Allora la forma più frequente e più nota di questo commercio illecito (ma dagli interessati e da gran parte della popolazione della regione di confine per nulla disapprovato) era il trasporto a spalla della merce in «bricolle» (grosse sacche di juta) da parte degli spalloni, ma erano praticate anche molte altre forme di contrabbando più o meno ingegnose.

Varie forme di contrabbando
Già all'inizio del secolo scorso i vettori utilizzati dai contrabbandieri erano molteplici e ingegnosi. Per ferrovia, via acqua e soprattutto per terra attraverso la ramina.
Per ferrovia non era raro che in un carro proveniente dalla Svizzera la merce indicata nella dichiarazione d’accompagnamento non corrispondesse al contenuto effettivo illecito ma ben camuffato, come quella volta in cui le guardie di finanza scoprirono che i «recipienti di carburo di calcio» contenessero effettivamente ben 4000 kg di caffè e 300 kg di noci moscate.
Nel 1912 era stato scoperto dai doganieri italiani un contrabbando di 67 kg di saccarina («questo ricercatissimo prodotto di proibita importazione») occultata in un carico di cinque balle di fogli di legno da impellicciare. In una di esse era stato ricavato un vuoto dove sembrava impossibile scoprire il contenuto dolcificante.

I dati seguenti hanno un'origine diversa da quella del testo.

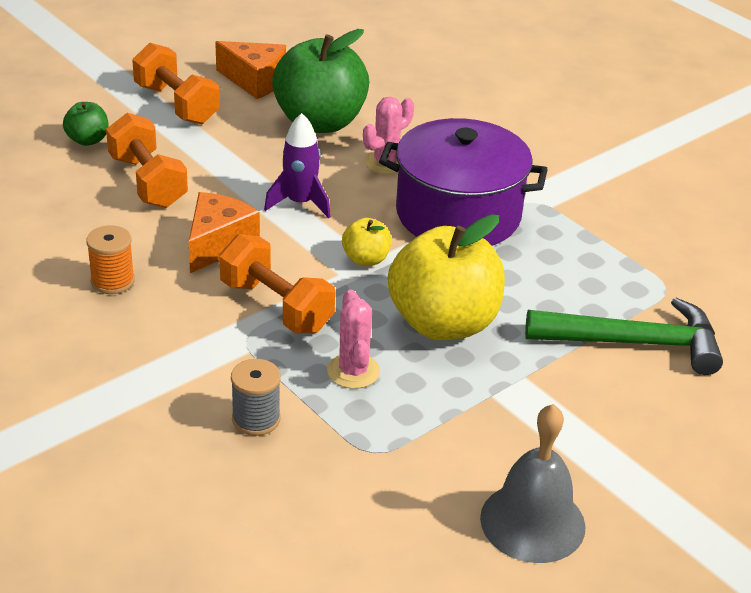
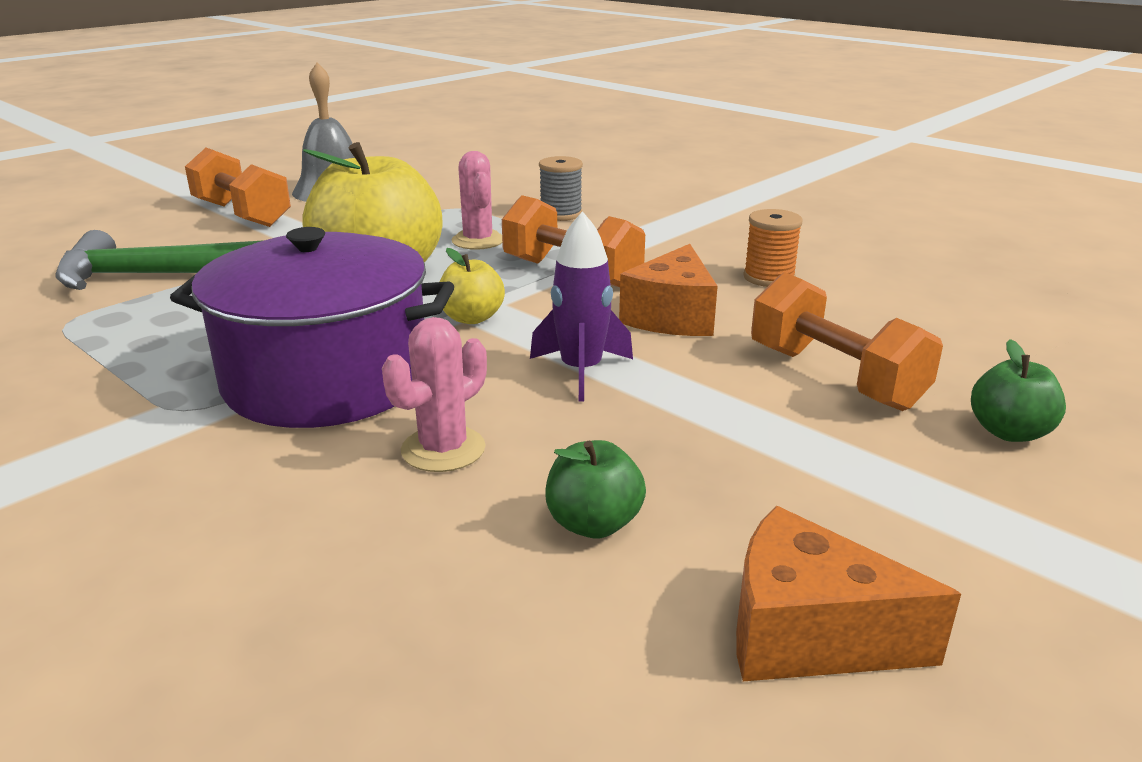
camera: 175 degrees right, 10 degrees down
orange dumbbell [132,43,220,124] -> orange dumbbell moved to [185,148,291,227]
green apple [272,29,369,133] -> green apple [545,440,646,539], size x0.45

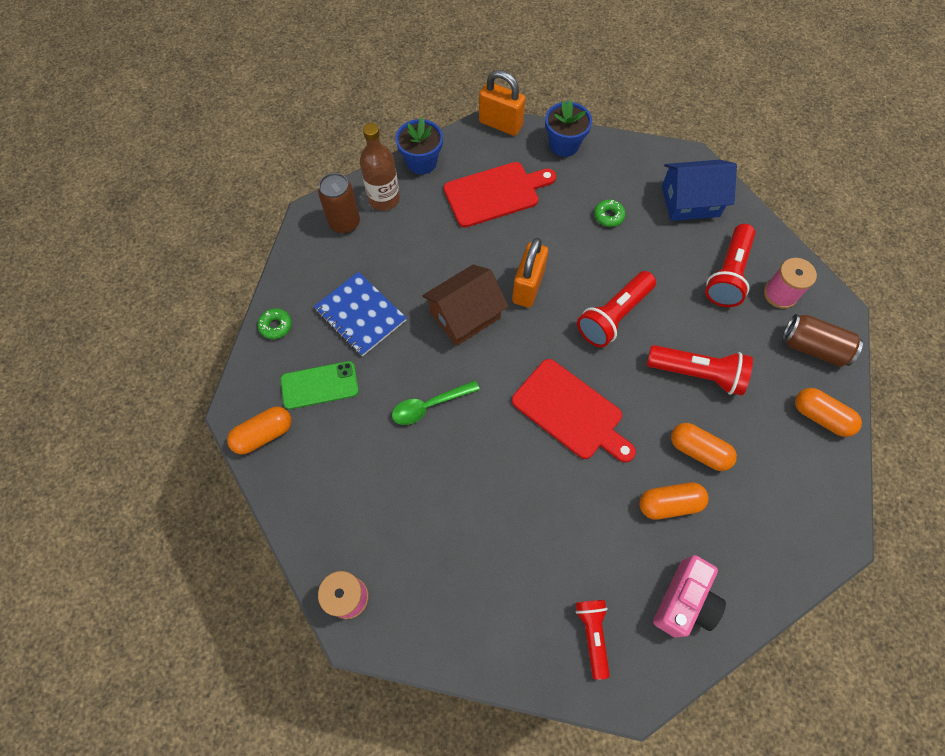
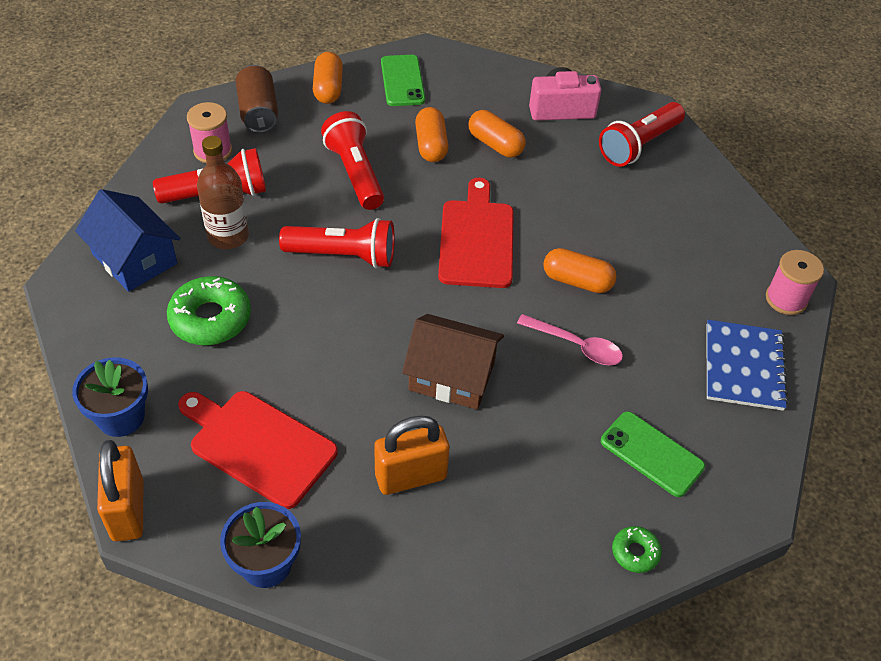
camera: 130 degrees left, 15 degrees down
orange capsule [227,407,292,454] -> orange capsule moved to [543,248,617,293]
blue notebook [314,272,407,356] -> blue notebook moved to [707,320,788,411]
brown can [318,173,360,234] -> none
brown bottle [360,123,400,211] -> brown bottle moved to [197,136,249,249]
green spoon [392,380,480,425] -> pink spoon [517,314,623,365]
orange padlock [512,238,548,308] -> orange padlock moved to [374,416,450,495]
red flashlight [575,600,610,680] -> red flashlight [599,102,685,167], size x1.55
green donut [594,200,626,227] -> green donut [167,276,251,345], size x1.93
none -> green phone [381,55,425,106]

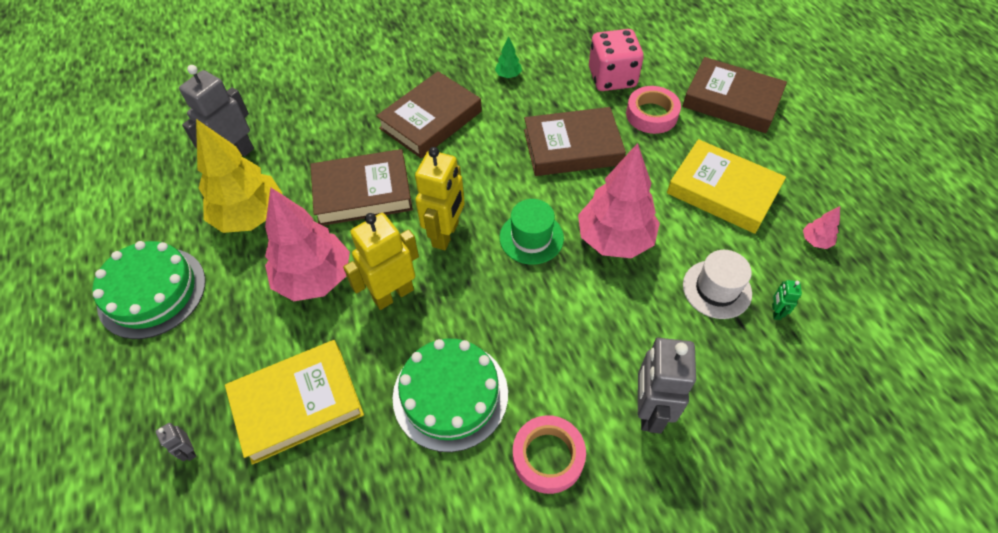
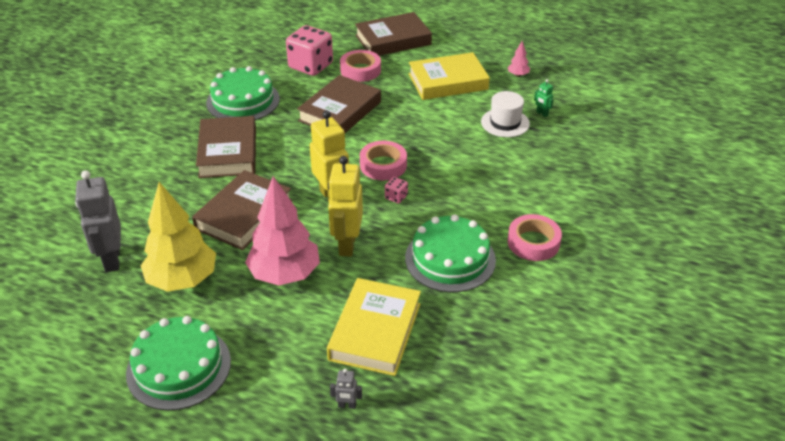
camera: 50 degrees left, 15 degrees down
green tree [495,36,522,78] -> green cake [206,66,280,120]
green hat [500,199,564,265] -> pink tape [360,141,407,180]
pink tree [578,143,660,258] -> none
grey robot [638,338,696,433] -> none
none -> pink dice [385,177,408,203]

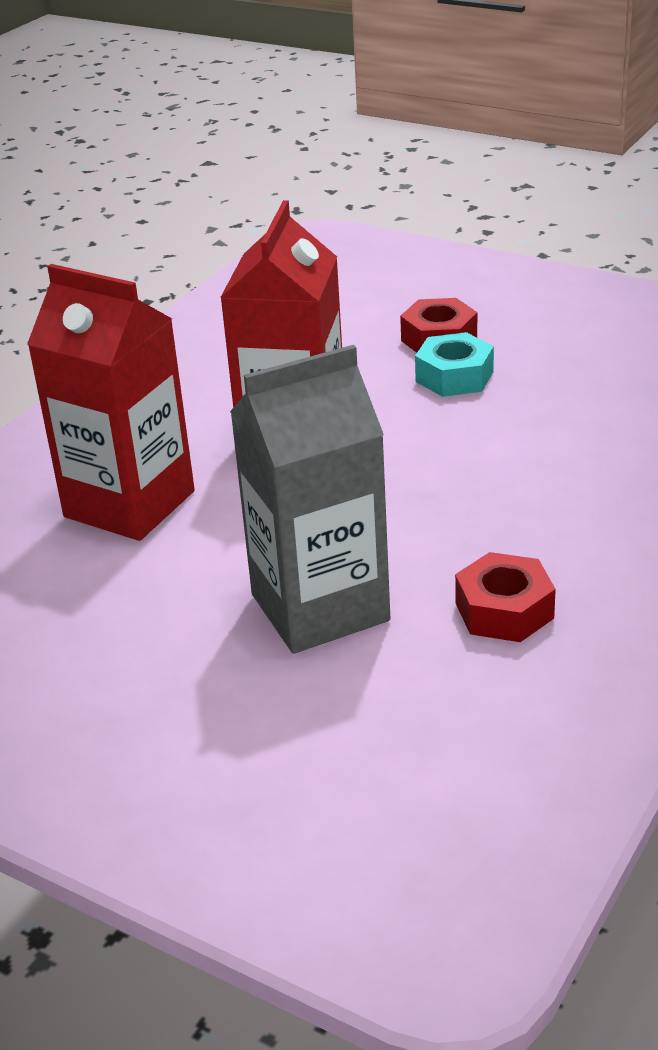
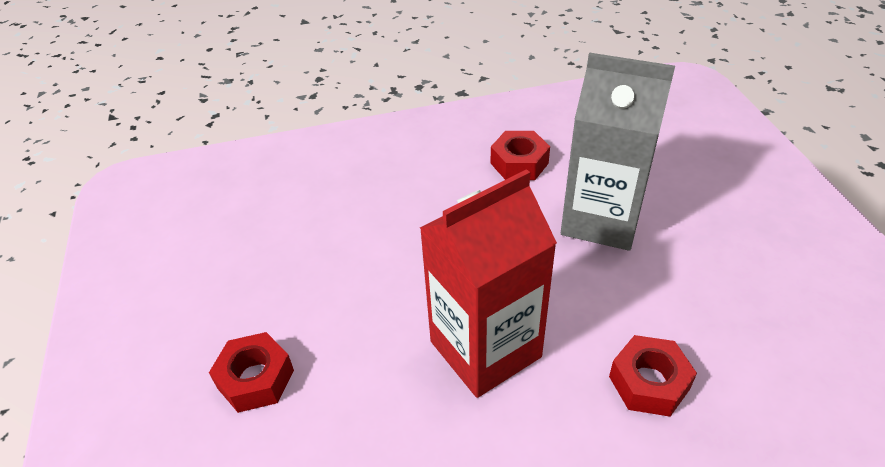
camera: 135 degrees left, 10 degrees up
red carton [27,264,195,541] -> red nut [609,335,697,417]
turquoise nut [415,332,494,397] -> none

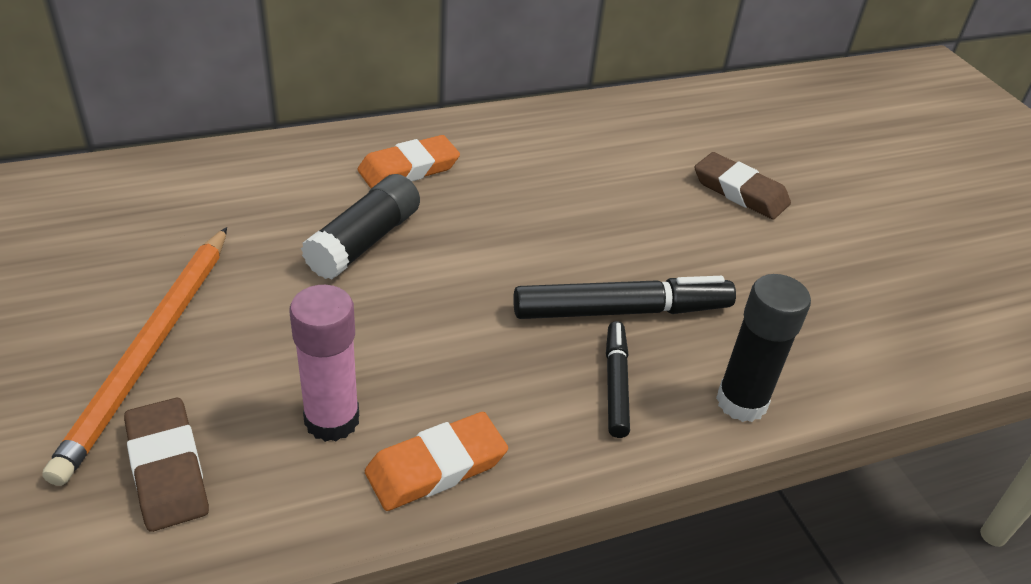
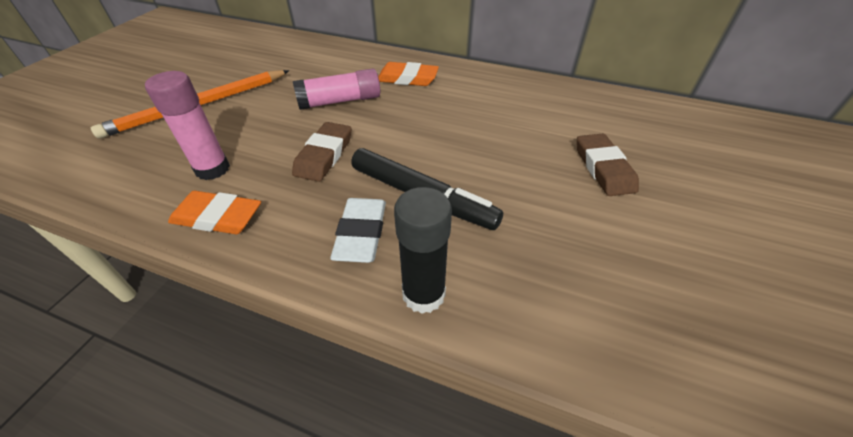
camera: 45 degrees right, 5 degrees up
brown eraser [124,398,209,532] -> brown eraser moved to [292,122,352,182]
black glue stick [301,174,420,279] -> pink glue stick [293,68,380,110]
black marker [606,321,630,438] -> white eraser [330,198,386,263]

Le cronache giudiziarie italiane e svizzere del periodo della guerra sono piene di episodi di contrabbando. Esso rispondeva in molti casi a soddisfare bisogni primari delle popolazioni delle regioni di confine, ma altre volte serviva ad alimentare il mercato nero.
I protagonisti diretti del contrabbando non erano solo i poveri spalloni di cui ancora oggi si racconta con un po’ di romanticismo, ma anche persone avide, magari incensurate e apparentemente irreprensibili, che organizzavano il contrabbando in efficienti centrali al di qua e al di là del confine. Spesso il contrabbando era reso possibile dalla complicità di guardie di finanza, guardie di confine, funzionari di dogana e delle poste. Inoltre, parteciparono al contrabbando non solo spalloni «professionisti», ma anche spalloni occasionali, ladruncoli, giovani amanti del rischio e persino persone apparentemente insospettabili come preti, persone liberate dalle patrie galere, nobili decaduti, ecc.
Protagonisti furono anche alcuni Stati o istituzioni statali. Non so se si riuscirà mai ad appurare l’intera verità storica relativa ai rapporti internazionali durante la prima guerra mondiale, ma credo che si possa comprendere quanto sia stato difficile, almeno per qualche Stato, garantire per tutta la durata del conflitto la sopravvivenza della propria gente. La Svizzera in particolare, anche se non coinvolta direttamente nella guerra, tra il 1914 e il 1918 ebbe grandi difficoltà ad assicurare gli approvvigionamenti vitali. Forse qualche compromesso in meno sarebbe stato possibile, ma col senno di poi non si può fare la storia.